Старушка в сером тёплом платке на плечах портновскими ножницами надрезала по краю конверты.
Перед ней на размашистом столе бугрились два вороха писем. В одном нераспечатанные, в другом уже вскрытые. К вскрытым письмам подколоты редакционные бланки в ладонку величиной. На бланках что-то написано от руки. Крупно, глазасто.
Добрыми, участливыми глазами старушка показала на стул сбоку стола.
– Присаживайтесь. Рассказывайте, с чем пришли, – и отложила ножницы, устало выпрямила спину.
Только я разбежался, старушка ласково положила мне руку на плечо и, извинившись, сказала:
– Я отведу вас… Этим у нас занимается Саша Штанько…
Она взяла меня за локоть, второпи повела по коридору.
Была она одно внимание, отчего показалась мне почему-то больничной нянечкой, а я вдруг почувствовал себя больным, которому без её помощи ни за что не дойти до своей палаты.

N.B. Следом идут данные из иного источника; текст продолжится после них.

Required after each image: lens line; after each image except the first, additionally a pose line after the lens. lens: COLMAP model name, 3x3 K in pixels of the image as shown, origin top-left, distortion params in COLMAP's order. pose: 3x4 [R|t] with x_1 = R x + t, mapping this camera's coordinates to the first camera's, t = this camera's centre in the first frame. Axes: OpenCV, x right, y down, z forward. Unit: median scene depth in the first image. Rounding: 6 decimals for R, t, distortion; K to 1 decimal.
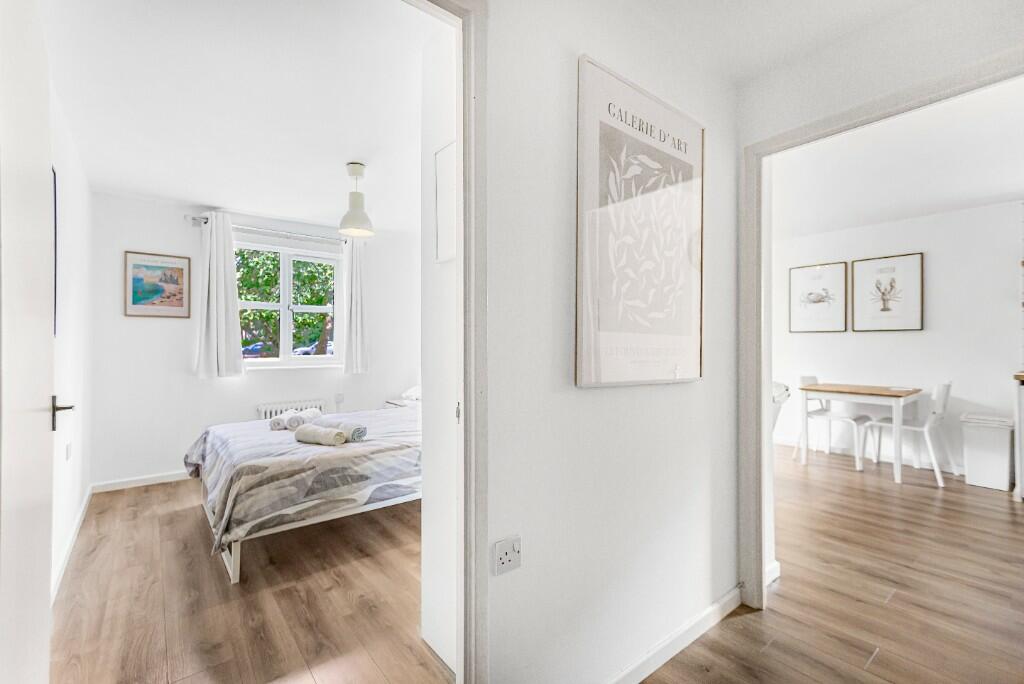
lens RADIAL K [[453.3, 0, 510.2], [0, 453.3, 347.7], [0, 0, 1]] dist [-0.000513, 0.000149]
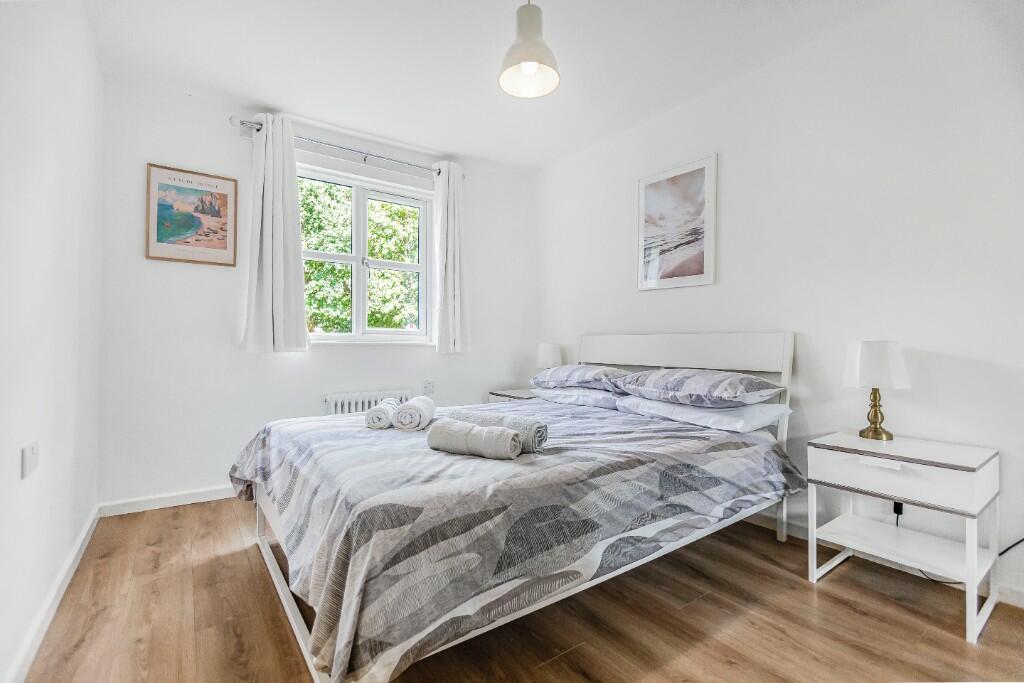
lens RADIAL K [[462.1, 0, 511.9], [0, 462.1, 348.4], [0, 0, 1]] dist [-0.018076, 0.000258]
pose [[0.998585, 0.003228, -0.053072, -0.349240], [-0.003335, 0.999993, -0.001926, 0.086895], [0.053066, 0.002101, 0.998589, 0.454300]]
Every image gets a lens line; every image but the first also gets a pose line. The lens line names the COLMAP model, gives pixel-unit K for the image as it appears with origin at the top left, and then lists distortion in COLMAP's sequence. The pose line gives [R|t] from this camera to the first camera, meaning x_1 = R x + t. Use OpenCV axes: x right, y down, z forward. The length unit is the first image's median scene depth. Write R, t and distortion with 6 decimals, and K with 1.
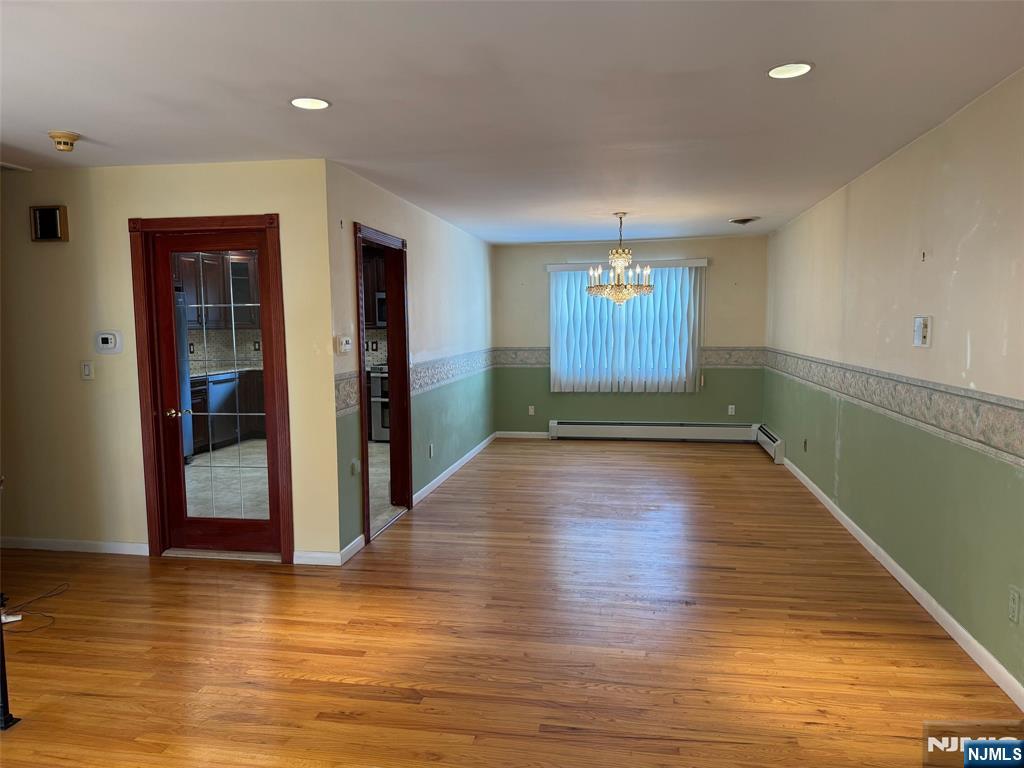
lens RADIAL K [[716.0, 0, 516.8], [0, 716.0, 383.4], [0, 0, 1]] dist [0.136679, -0.185641]
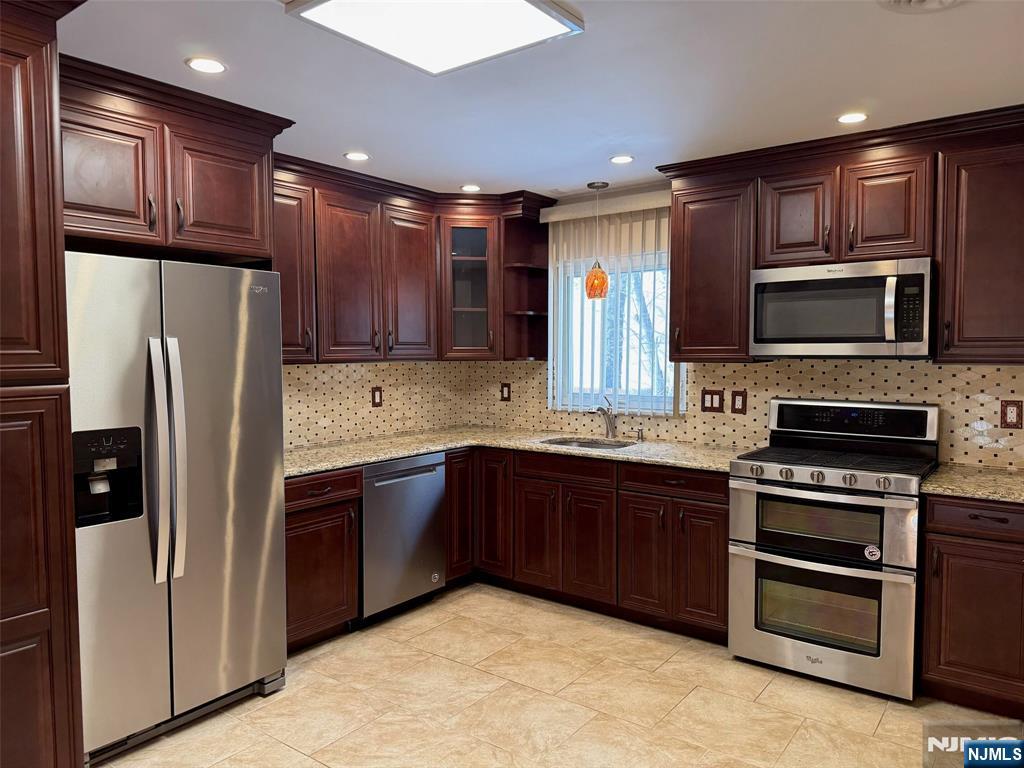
lens RADIAL K [[716.0, 0, 516.8], [0, 716.0, 383.4], [0, 0, 1]] dist [0.136679, -0.185641]
pose [[0.891140, 0.026979, -0.452927, -0.127486], [-0.042712, 0.998786, -0.024542, -0.049007], [0.451715, 0.041216, 0.891210, 0.588816]]
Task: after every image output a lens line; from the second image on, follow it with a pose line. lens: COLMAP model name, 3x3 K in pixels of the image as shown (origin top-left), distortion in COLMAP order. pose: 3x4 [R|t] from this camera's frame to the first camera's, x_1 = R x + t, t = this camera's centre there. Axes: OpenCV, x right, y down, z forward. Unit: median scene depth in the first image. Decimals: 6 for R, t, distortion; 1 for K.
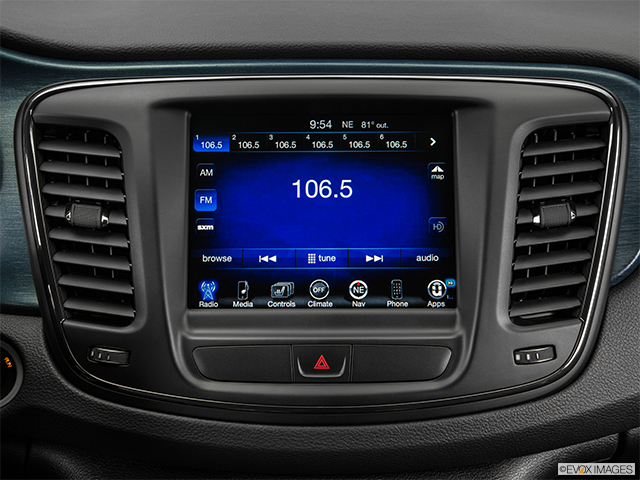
lens RADIAL K [[1086.6, 0, 320.0], [0, 1086.6, 240.0], [0, 0, 1]] dist [0.072378, 0.100719]
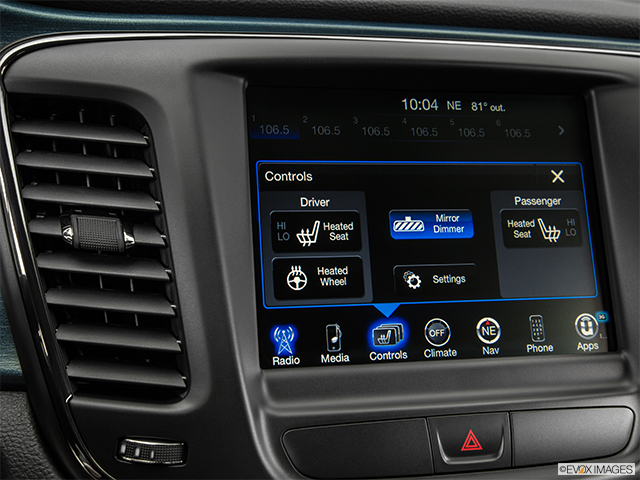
lens RADIAL K [[866.7, 0, 320.0], [0, 866.7, 240.0], [0, 0, 1]] dist [0.005096, 0.012842]
pose [[0.969653, -0.012481, 0.244166, -0.212430], [0.020442, 0.999338, -0.030097, 0.000637], [-0.243628, 0.034175, 0.969266, 0.467792]]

Дверь в крайнюю комнату, куда мы шли, была нарастопашку.
Уже с порога старушка в спехе посыпала словами, обращаясь к парню в очках:
– Саша, по твоей части. У товарища беда. Займись сейчас.
– Конечно, конечно, Анастасия Ивановна! – готовно ответил парень, кладя ручку на недописанный лист. Его край пробовал и не мог поднять плотно тёкший в приоткрытое окно свежий ветерок.
Слово беда, произнесённое старушкой, впервые ясно обозначило лично для меня всё то, что случилось со мной.
Мне стало как-то жалко самого себя.
Я заговорил срывисто, невпопад, и чем дольше я говорил, тем всё чётче видел себя маленьким, совсем ребёнком, всеми обиженного, всеми отвергнутого, загнанного в угол.
Я глянул в пустой угол и совсем ясно увидел мальчика на коленях. Конопатый мальчик, я в детстве, зажав лицо руками, плакал навзрыд.